KEY POINTS:
Asciano
The stevedore and rail group Asciano is trying to reassure the market that its unpopular plan to mount a takeover bid for Brambles could change.
Asciano said it no longer saw its 4.1 per cent holding in the pallet-owning Brambles as a long-term investment.
Investors have been concerned and puzzled over AIO's takeover designs on a company more than three times Asciano's value.
The deal would require debt and Asciano already faces an estimated $50 million in interest costs on holding on to its Brambles stake.
Asciano has been designed as a utility-type investment offering reliable income streams. This makes it less appealing to New Zealand investors as franking credits do not transfer over.
Warehouse
Shares in The Warehouse slumped on fears that the Commerce Commission could appeal against a High Court decision allowing supermarket companies Foodstuffs and Woolworths to bid for the Red Sheds.
The prospect of this happening appeared in a law firm's newsletter, quickly setting off a sell down in Warehouse stock.
The Warehouse would be a great investment at lower price levels but, at the present price, it carries a takeover premium in the shares that will disappear if no takeover takes place.
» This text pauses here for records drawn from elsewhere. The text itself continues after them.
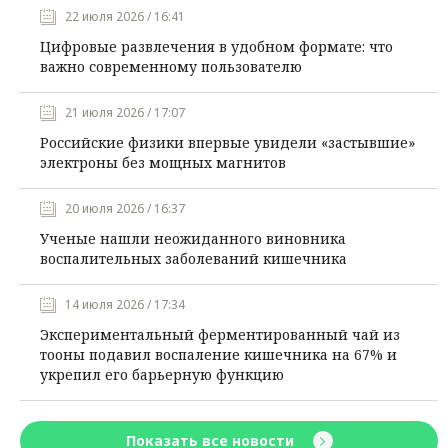
22 июля 2026 / 16:41
Цифровые развлечения в удобном формате: что
важно современному пользователю
21 июля 2026 / 17:07
Российские физики впервые увидели «застывшие»
электроны без мощных магнитов
20 июля 2026 / 16:37
Ученые нашли неожиданного виновника
воспалительных заболеваний кишечника
14 июля 2026 / 17:34
Экспериментальный ферментированный чай из
тооны подавил воспаление кишечника на 67% и
укрепил его барьерную функцию
Показать все новости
However, there is a chance the takeover will occur.
Woolworths and Foodstuffs, which each own 10 per cent stakes in The Warehouse, are already in negotiations with The Warehouse board and its founder and 53 per cent shareholder, Stephen Tindall.
It would be a pity if The Warehouse disappeared from the sharemarket because it is among our most powerful brands and a good cash generator from its sprawling network.